• _SOAL A_: Terjemahkan ke dalam bahasa Inggris kalimat "Menikah itu menyempurnakan setengah agama." yang terdapat dalam teks bacaan tentang menikah.
• _SOAL B_: Lanjutkan teks bacaan tentang menikah mulai dari bagian terakhirnya.

• _TEKS BACAAN_:
↓

2014/01/12

Tentang Menikah

Menikah bukan perkara mudah. Menyatukan dua kepala dalam satu atap, dua ide dalam satu judul "keluarga". Namun tak bisa dipungkiri pernikahan memberikan ribuan kemudahan, khususnya dalam perkara agama. Menikah itu menyempurnakan setengah agama. Ibaratnya seorang yg belum menikah itu layaknya seekor burung dengan satu bilah sayap, sekuat apapun mengepak tidak akan bisa terbang tinggi. Mau terbang tinggi ya menikah.

Kenapa gada ujan gada angin nulis beginian>? Lagi bosen aja dengan perkuliahan ala jepang, mencari penumpahan untuk mengalihkan cekokan2 segera menikah dari orang2 sekitar -,,- #lah knp jd curcol. Engga juga sih, cuma menyampaikan pemikiran aja berhubung satu dua tiga empat dan beberapa teman dan seorang om penulis belakangan ini / sebentar lagi #inshallah menikah. Siapa tau berguna dan mengisnpirasi teman-teman pembaca untuk mengikuti jejak mereka.

Menilik fondasi, ternyata perkara sakral ini juga diungkit dalam kitab suci dan jalan nabi.
 "Dan orang-orang yang tidak mampu menikah hendaklah menjaga kesucian (diri)nya, sehingga Allah memampukan mereka dengan karunia-Nya." (QS An-Nur ayat 33)
 “Wahai para pemuda, siapa saja diantara kalian yang telah mampu untuk menikah, maka hendaklah dia menikah. Karena dengan menikah itu lebih dapat menundukkan pandangan dan lebih menjaga kemaluan. Dan barang siapa yang belum mampu, maka hendaklah dia berpuasa, karena sesungguhnya puasa itu bisa menjadi perisai baginya” (HR. Bukhari-Muslim)

↑

• _DATA TERSIMPAN_:
↓

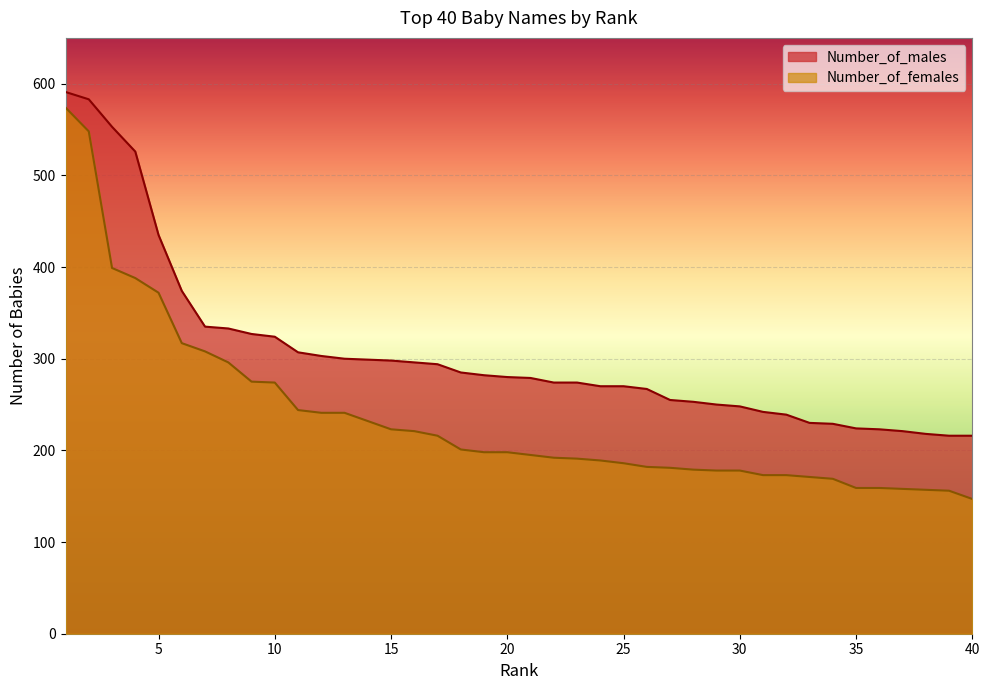

Does the chart display data point markers on the line(s)?

No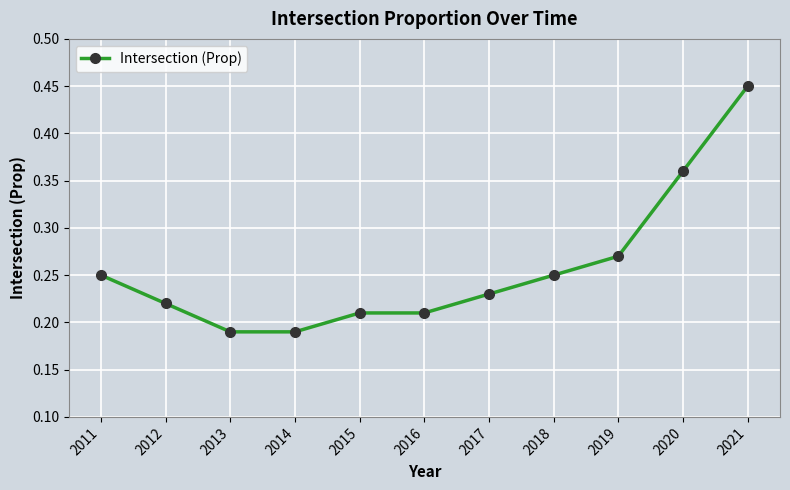

What is the change in value from 2014 to 2021?

+0.3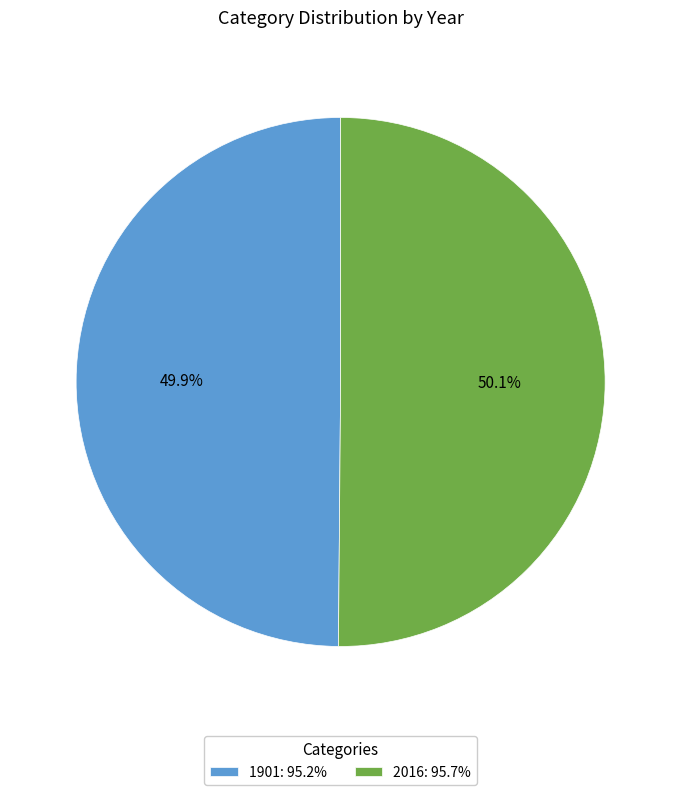

Count the number of slices in the pie.

2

↑

• _HASIL TUGAS A_: Getting married completes half of one's religion.

• _HASIL TUGAS B_:
Teranglah sudah perintah menjaga kesucian dan juga menikah beserta persyaratannya. Kalau sudah ada kemapanan (dan kedewasaan), segerakanlah untuk menghindari maksiat maupun fitnah. Kalau belum ada ya cepetan persiapkan hal tersebut perbanyaklah berpuasa.
 
Agak nyerong dikit. Dilema yg sering melanda kaum remaja adalah pertanyaan, Kalo pgn nikah mendingan pacaran dulu ga sih? Kan kita harus tau dong seluk-beluk calon pendamping hidup. Yakali gua nikahin stranger. Jadi ingan tulisan teman penulis, sebut saja namanya May, tentang pacaran. Senada tapi tak seirama penulis yakin bahwa teman-teman pembaca tentu sedang dalam jalan menuju kedewasaan. May mungkin malarang pacaran, tp penulis tidak bisa. Orangtua teman-teman pembaca aja gak melarang, lah siapa pula penulis? Lagipula pasti teman pembaca sedang mencari keyakinan a la diri sendiri tentang apa itu menjalin hubungan dengan lawan jenis. Tapi sekedar mengingatkan, pacaran itu secara implisit sudah jelas dilarang oleh panutan kita semua.
   “Janganlah seorang laki-laki dan wanita berkhalwat, sebab syaithan menemaninya. Janganlah salah seorang di antara kita berkhalwat, kecuali wanita itu disertai mahramnya” (HR. Imam Bukhari dan Iman Muslim dari Abdullah Ibnu Abbas ra).
Intinya, boleh mencari informasi sebanyak-banyaknya tentang calon pasangan sebelum menikah, tapi bukan dengan cara pacaran. Berikut dialog seorang anak kelas 6 sekolah dasar di jepang dengan bapaknya.
 Anak: "Papa, kok temen-temen aku mulai pada pacaran sih? Berarti aku boleh dong pacaran."
 Bapak: "Oh ya boleh, cuma bedanya kalo kita orang Islam pacarannya abis nikah."
 Anak: "Yess!" #muka polos & bahagia
 
Kembali ke headline, case pernikahan ini banyak sekali, dan penulis pasti berbusa jika jelasin semuanya disini. Tapi coba penulis urai beberapa disni. Case pertama, menikah muda. Teman penulis, seorang akhwat, sebut saja namanya Ina. Ina menikah di umur 19. Heboh. Sampai saat ini penulis masih terkaget, "Hah? Temen gua udah jadi istri orang? Perasan baru kmrn lulus" #gapenting. Mungkin ini salah satu alasan mengapa Ina berketetapan demikian.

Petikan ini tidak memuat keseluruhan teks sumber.